PS: During that excursion into the brand new current developments of Paraview I also got a glimpse of the major refactoring that is going on regarding plugin development. Mathieu had given me a hint already, but now I saw it happening - and I have the impression that I like it because it seems to add more clarity about “what does what” and “what depends on what”. In other words: clear modularity.

I also saw that the model seems to be the “module concept” inside VTK - and I wondered if there is maybe a good introduction document somewhere into these concepts and principles? So if somebody could give me a hint I would take it up - in preparation for the major changes I will have to apply to my project if I want to eventually migrate to 5.7

lassoan · March 30, 2019, 9:47pm

Thanks for the update. Getting something integrated into VTK (especially the first time) could be significant effort, but I would definitely recommend to go through this exercise - it is a good learning opportunity for you and the VTK community would benefit from your contributions.

cobo · March 31, 2019, 8:58am

I will eventually give it another try, but at this moment I am struggling with some other tasks as well, so I simply do not have the patience, and I am wasting the time of helping hands if I would try it again right now.
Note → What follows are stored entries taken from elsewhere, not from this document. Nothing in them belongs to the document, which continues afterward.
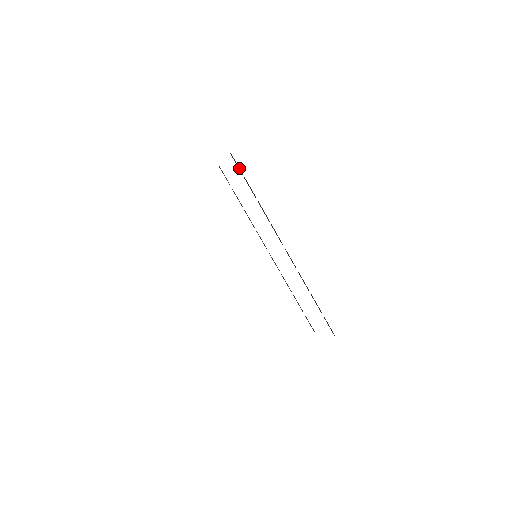
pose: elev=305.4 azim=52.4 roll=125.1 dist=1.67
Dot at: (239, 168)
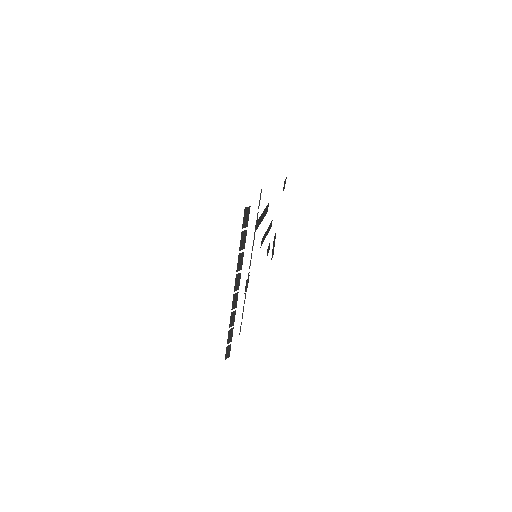
Dot at: (248, 220)
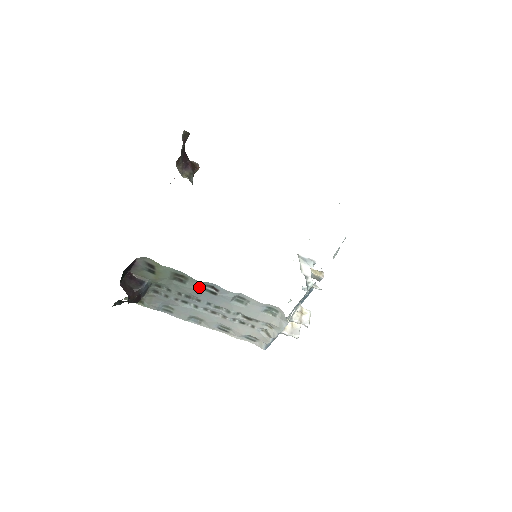
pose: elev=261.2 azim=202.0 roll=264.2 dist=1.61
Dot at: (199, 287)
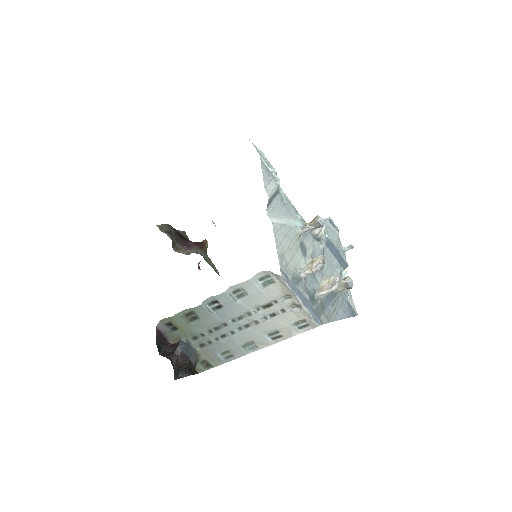
Dot at: (206, 311)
Because at the end I know of course that my failure is basically due to lack of patience on my side, but there is also still a kind of ambition like “why shouldn’t I be able to manage if so many others have done it already?”

In that specific case it is also about contributing to ParaView, and as far as I can see it is currently in a heavy refactoring phase: Overall I like refactoring, but jumping in just in the middle of it is maybe also not the best thing if your own product needs to have a stable working base.

cory.quammen · March 31, 2019, 1:09pm

Just to clarify, the major refactoring has happened in ParaView’s CMake-based build system. While code changes are occurring, the number of changes in the C++ source code itself is consistent with typical ParaView development. That said, it will no doubt be easier for you to jump in once you update your base ParaView to something using the new build system.